There are two performers, a sign language interpreter at the back and a Japanese/English language interpreter. A British director is watching from a computer screen.
Japanese directors and cast members communicating with Jenny via online (Photo by Ryuichi Maruo)

Overcoming multiple barriers

The stage production “The Tempest – Swimming for Beginners” is being created by artists from three countries, with different disabilities and speaking different languages. Plans to perform it in 2020 were postponed due to the global spread of COVID-19, and the team have finally reached their goal of staging the work now, in 2021, after preparations lasting over two years. Having said this, Jenny Sealey, who is responsible for the project’s overall direction, is still unable to come to Japan during the prolonged COVID-19 pandemic, and the British and Bangladeshi actors are now performing via video. The new challenge of distance has been added to disability and language as one more barrier to overcome.   

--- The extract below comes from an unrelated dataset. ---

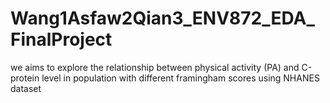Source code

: # Wang1Asfaw2Qian3_ENV872_EDA_FinalProject
we aims to explore the relationship between physical activity (PA) and C-protein level in population with different framingham scores using NHANES dataset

The script was first of all extensively rewritten. A bold adaptation based on Shakespeare’s “Tempest” was planned from the outset, but the infection enveloping our world at the present time has now been incorporated into the work, constructing a metafiction in which the actors, with their diverse disabilities, come onstage as themselves even before taking up their roles in “The Tempest”, creating a tempest of their own. In other words, Hero (Hiroe Ohashi), who plays Caliban; Hide (Hidetada Tashiro), who plays Prospero; Sachika (Sachika Segawa), who plays Ariel; Jonny (Rio Sekiba), who plays Miranda; Yanagi (Kotaro Yanagi), who plays Ferdinando; Bandana (Kazumi Hiratsuka), who plays Queen Alonsa, and the other actors become characters in this dramatic work, performing it together with the overseas actors via video link. In addition, the stage manager (Sakura Yoshidomi), who supplies the voiceovers for the parts performed in sign language and the sign language for the parts performed orally, is another important character, assuring the accessibility of the performance. This complicated structure might initially bemuse the audience. However, this confusion, and the way in which even the backstage elements have been transformed into part of the piece, are what make this new dramatic work unique. 

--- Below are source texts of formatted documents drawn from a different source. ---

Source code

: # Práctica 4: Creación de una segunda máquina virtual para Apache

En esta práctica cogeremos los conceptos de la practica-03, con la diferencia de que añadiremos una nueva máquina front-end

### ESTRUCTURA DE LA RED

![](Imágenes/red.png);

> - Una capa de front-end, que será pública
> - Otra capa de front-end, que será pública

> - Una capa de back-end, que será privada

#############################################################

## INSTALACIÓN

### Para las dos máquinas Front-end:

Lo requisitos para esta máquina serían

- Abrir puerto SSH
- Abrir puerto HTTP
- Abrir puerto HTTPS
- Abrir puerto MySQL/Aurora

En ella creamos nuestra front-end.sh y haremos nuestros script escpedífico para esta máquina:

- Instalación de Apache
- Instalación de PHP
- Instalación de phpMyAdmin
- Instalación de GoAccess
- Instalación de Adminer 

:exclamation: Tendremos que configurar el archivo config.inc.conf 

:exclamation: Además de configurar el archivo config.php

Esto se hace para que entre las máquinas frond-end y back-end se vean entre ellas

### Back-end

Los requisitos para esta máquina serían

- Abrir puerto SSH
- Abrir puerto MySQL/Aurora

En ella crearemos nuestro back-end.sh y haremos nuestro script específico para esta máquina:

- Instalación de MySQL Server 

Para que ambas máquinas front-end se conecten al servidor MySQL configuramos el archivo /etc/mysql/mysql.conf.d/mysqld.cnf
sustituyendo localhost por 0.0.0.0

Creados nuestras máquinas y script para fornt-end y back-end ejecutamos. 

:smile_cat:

In preparation for the performances beginning on 1 June, the Japanese cast and directors got together from May and rehearsals began in earnest, watched over online from the UK by Jenny, the general director. Just as was the case in the previous workshops, various forms of interpreting are needed. First of all, their disabilities are not all of the same kind. There are deaf actors, a blind actor, actors with physical disabilities, and an actor with invisible disabilities. For this reason, when someone talks, this is interpreted into sign language, and the sign language of deaf people is also interpreted. In addition, when talking to Jenny, it goes like this: there is an English-language interpreter, and then the sign-language interpreter on the other side of the screen communicates the message to Jenny. Jenny replies in English, and the English-language interpreter and sign-language interpreter here tell everyone what Jenny says. Even though Jenny is connected online in real time, the fact that she is not actually here in person surely makes it hard to see everyone’s expressions clearly, rendering communication even more difficult. Nevertheless, it was clear that everyone was making every effort to communicate, spending time to understand each other’s intentions.

Jenny Sealey directing remotely from UK (Photo by Ryuichi Maruo)
Japanese directors, Hiroe Ohashi and Yasushi Oka (Photo by Ryuichi Maruo)
Kotaro Yanagi and Sachika Segawa (Photo by Ryuichi Maruo)

Rehearsals started from the basics, reading through the script together. When questions came up, Jenny was consulted and each issue was checked: “Who should provide the sign language here?”, “How should we present it to the audience?”, and so on. Since the discussion required interpreting several times over in some cases, progress was slow. Could everything really go smoothly in this way? The actors started to show anxiety and impatience. One day, about a week after the rehearsals had started, some time was set aside for a meeting where each actor shared their thoughts and feelings. This meeting once again threw into relief the difficulty of the challenges which this project is addressing. Even though the members thought they knew about each other’s disabilities, it became clear that they could not fully imagine the degree of each disability and where each person was struggling. Even if there are no immediate answers about how to improve the issues during rehearsals, and to link them to the piece itself, it is surely important first to share the issues with one another. Jenny always spoke about how “the actors helping one another is more important than anything”. Rehearsals are not simply a practice run for the performance; they become an important time for the actors to deepen their understanding of and support for one another. The cast continues to rehearse keenly, aiming for one of their major goals, the unprecedented creation which lies at the end of the process.